Redeveloping the Oldest Station in London
Built in the 1830s, London Bridge is the oldest train station in London and one of the oldest in the world. Located south-east of London Bridge on the River Thames, it is managed by Network Rail.
London Bridge is also one of the busiest stations in the country, bringing around 56 million passengers into the city each year. The station is an integral part of the £7 billion Thameslink railway through the heart of London.
The redevelopment of London Bridge station included building new platforms to accommodate more and longer trains, building a new concourse, creating a better environment for passengers and reconstructing the track layout and signalling to increase capacity.

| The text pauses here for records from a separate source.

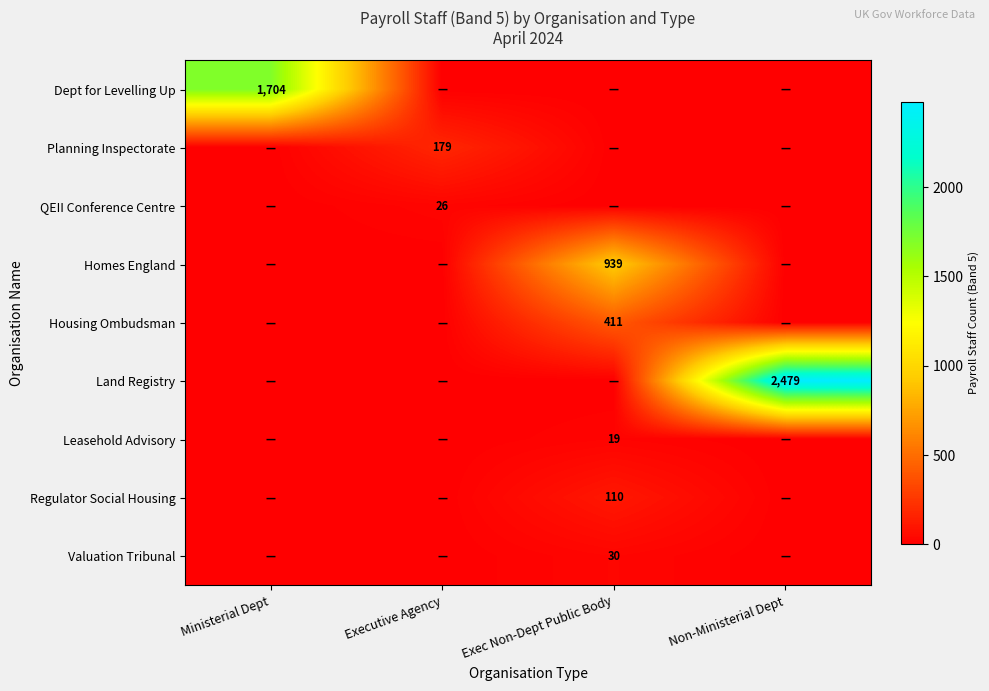

The Valuation Tribunal series shows 48 at Exec Non-Dept Public Body. True or false?

False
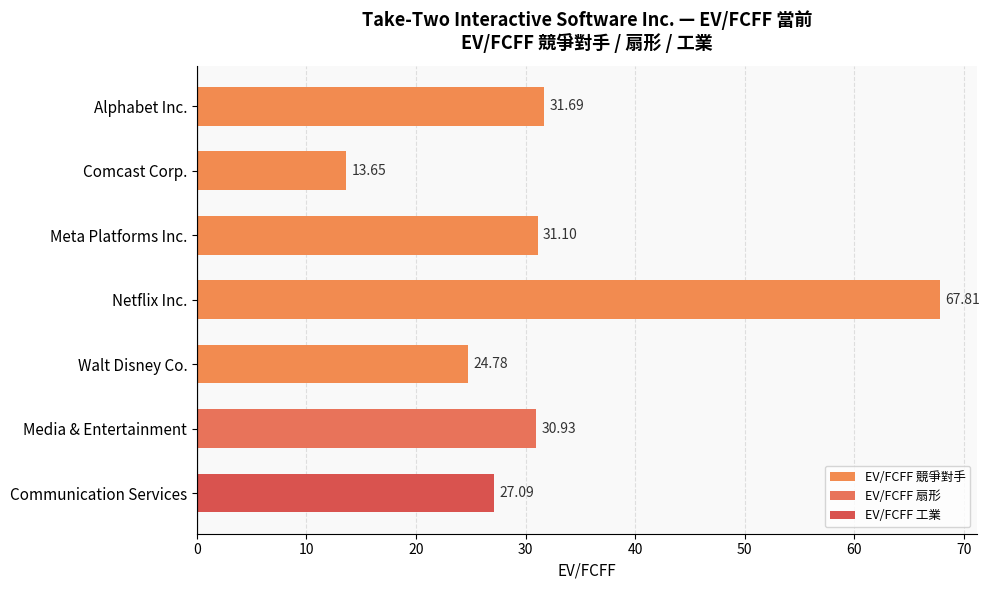

What is the difference between the maximum and second lowest values?

43.0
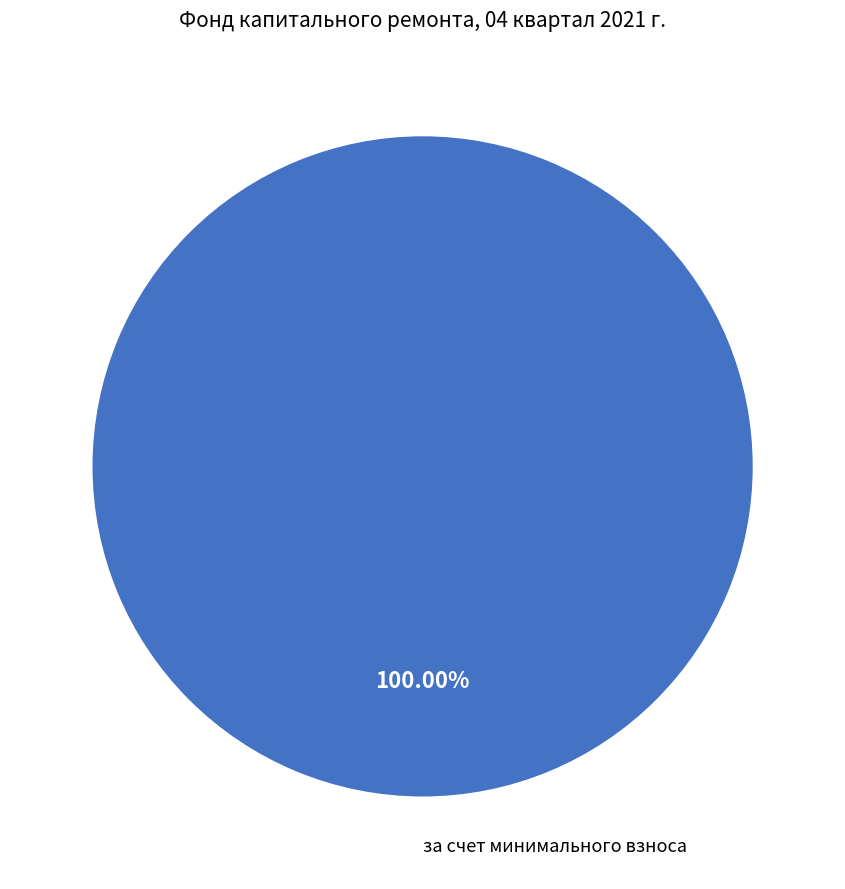

Is there any slice that represents more than half of the pie?

Yes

The station handles up to 42 million passengers every year, and the redevelopment project is expected to increase this to between 50 and 75 million people a year.
A major part of the redevelopment project was to allow Network Rail to introduce more Thameslink trains during week days: up to 18 trains per hour through London Bridge station.
Balfour Beatty was awarded the track remodeling contract, including a new signalling system to enable 24 trains per hour to through central London.
As a sub-contractor of Balfour Beatty, Sigma Networks was responsible for centralising almost 30 signalling systems into a single data centre. This included construction of the cabling infrastructure and fabrication of metal carriers.
Fibre data communications were also installed, together with access control and CCTV systems.
Sigma Network's involvement in the London Bridge redevelopment project lasted for three years, from 2016 to 2019, and during this time we faced many challenges.
One constant challenge was working on older buildings and in very confined spaces.
The project also involved a great deal of custom metal fabrication to route all the cabling required by the data and control systems.
There were a great many Health and Safety issues associated with working around high voltage equipment, and in the midst of sophisticated train control systems.